» **ASSIGNMENT**: Everything in the records must be copied exactly except the pictures.

» **DATA**:
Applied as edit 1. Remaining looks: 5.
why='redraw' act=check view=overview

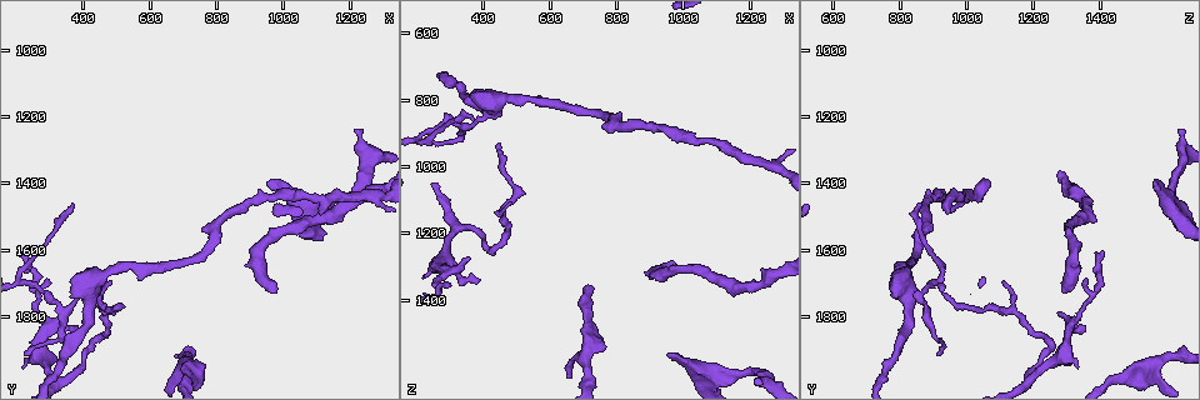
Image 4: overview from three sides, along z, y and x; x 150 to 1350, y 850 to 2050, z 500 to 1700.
why='branch stops here' act=check view=em slice=planes show=borders at=(960, 1400, 1570)

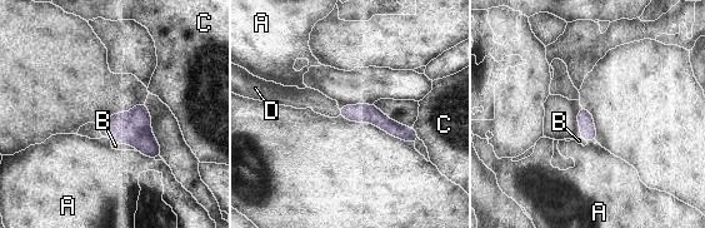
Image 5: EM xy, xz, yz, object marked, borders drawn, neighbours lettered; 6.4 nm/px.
act=connect pieces=D each=A:other,B:other,C:other,D:same passes_along=5:(360, 113), (339, 110), (305, 98) found='it goes on there'

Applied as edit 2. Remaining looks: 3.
act=check view=em slice=xy step=8 show=borders at=(980, 1740, 1300)

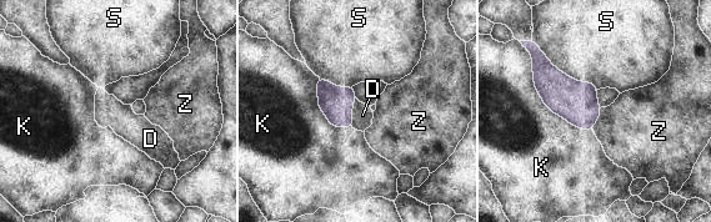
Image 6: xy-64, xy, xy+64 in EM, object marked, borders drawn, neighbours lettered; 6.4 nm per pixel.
longest_contact=K:400nm act=connect pieces=D each=D:same,K:other,S:other,Z:other found='it goes on there'

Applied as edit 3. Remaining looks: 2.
act=done edits=connect@3,connect@5,connect@6 rest=unchecked

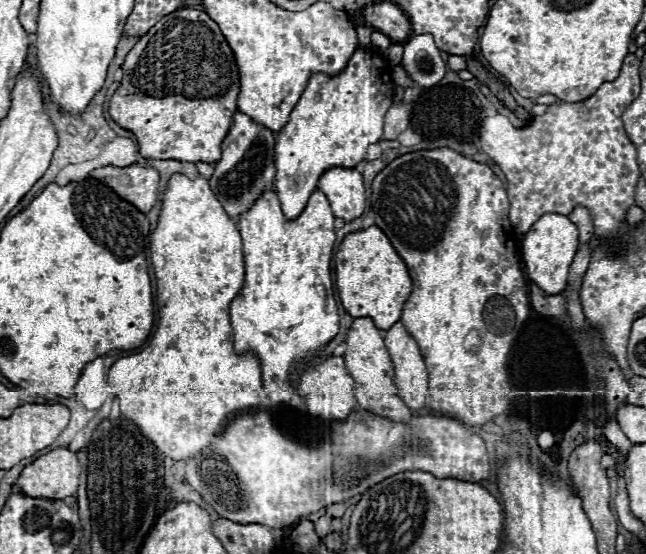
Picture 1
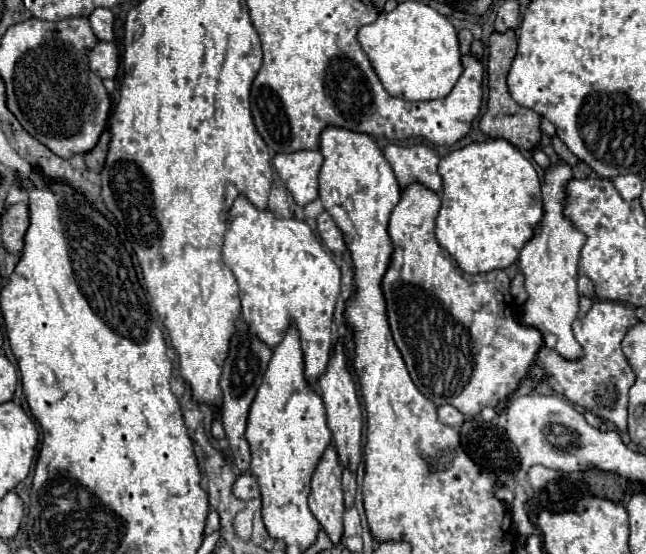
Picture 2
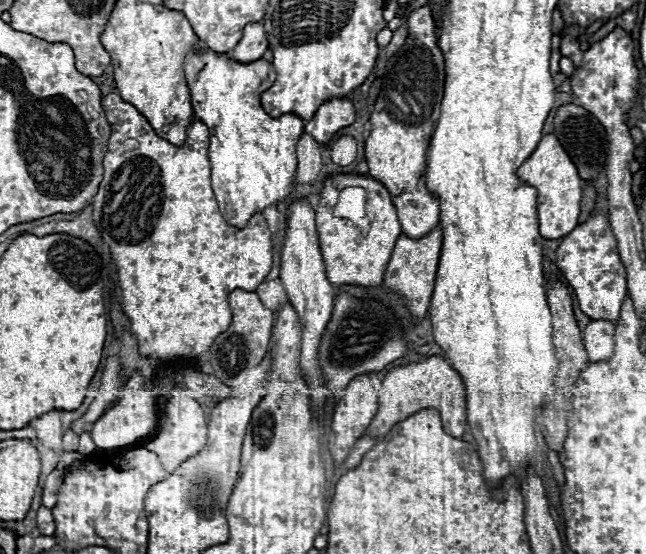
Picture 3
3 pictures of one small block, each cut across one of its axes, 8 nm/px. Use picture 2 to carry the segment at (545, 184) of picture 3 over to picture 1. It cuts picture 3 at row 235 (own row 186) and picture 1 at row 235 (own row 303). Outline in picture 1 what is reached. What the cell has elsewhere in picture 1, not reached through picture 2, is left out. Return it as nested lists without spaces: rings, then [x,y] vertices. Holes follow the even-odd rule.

» **RESPONSE BOX**:
Applied as edit 1. Remaining looks: 5.
why='redraw' act=check view=overview

Image 4: overview from three sides, along z, y and x; x 150 to 1350, y 850 to 2050, z 500 to 1700.
why='branch stops here' act=check view=em slice=planes show=borders at=(960, 1400, 1570)

Image 5: EM xy, xz, yz, object marked, borders drawn, neighbours lettered; 6.4 nm/px.
act=connect pieces=D each=A:other,B:other,C:other,D:same passes_along=5:(360, 113), (339, 110), (305, 98) found='it goes on there'

Applied as edit 2. Remaining looks: 3.
act=check view=em slice=xy step=8 show=borders at=(980, 1740, 1300)

Image 6: xy-64, xy, xy+64 in EM, object marked, borders drawn, neighbours lettered; 6.4 nm per pixel.
longest_contact=K:400nm act=connect pieces=D each=D:same,K:other,S:other,Z:other found='it goes on there'

Applied as edit 3. Remaining looks: 2.
act=done edits=connect@3,connect@5,connect@6 rest=unchecked

Picture 1
Picture 2
Picture 3
3 pictures of one small block, each cut across one of its axes, 8 nm/px. Use picture 2 to carry the segment at (545, 184) of picture 3 over to picture 1. It cuts picture 3 at row 235 (own row 186) and picture 1 at row 235 (own row 303). Outline in picture 1 what is reached. What the cell has elsewhere in picture 1, not reached through picture 2, is left out. Return it as nested lists without spaces: rings, then [x,y] vertices. Holes follow the even-odd rule.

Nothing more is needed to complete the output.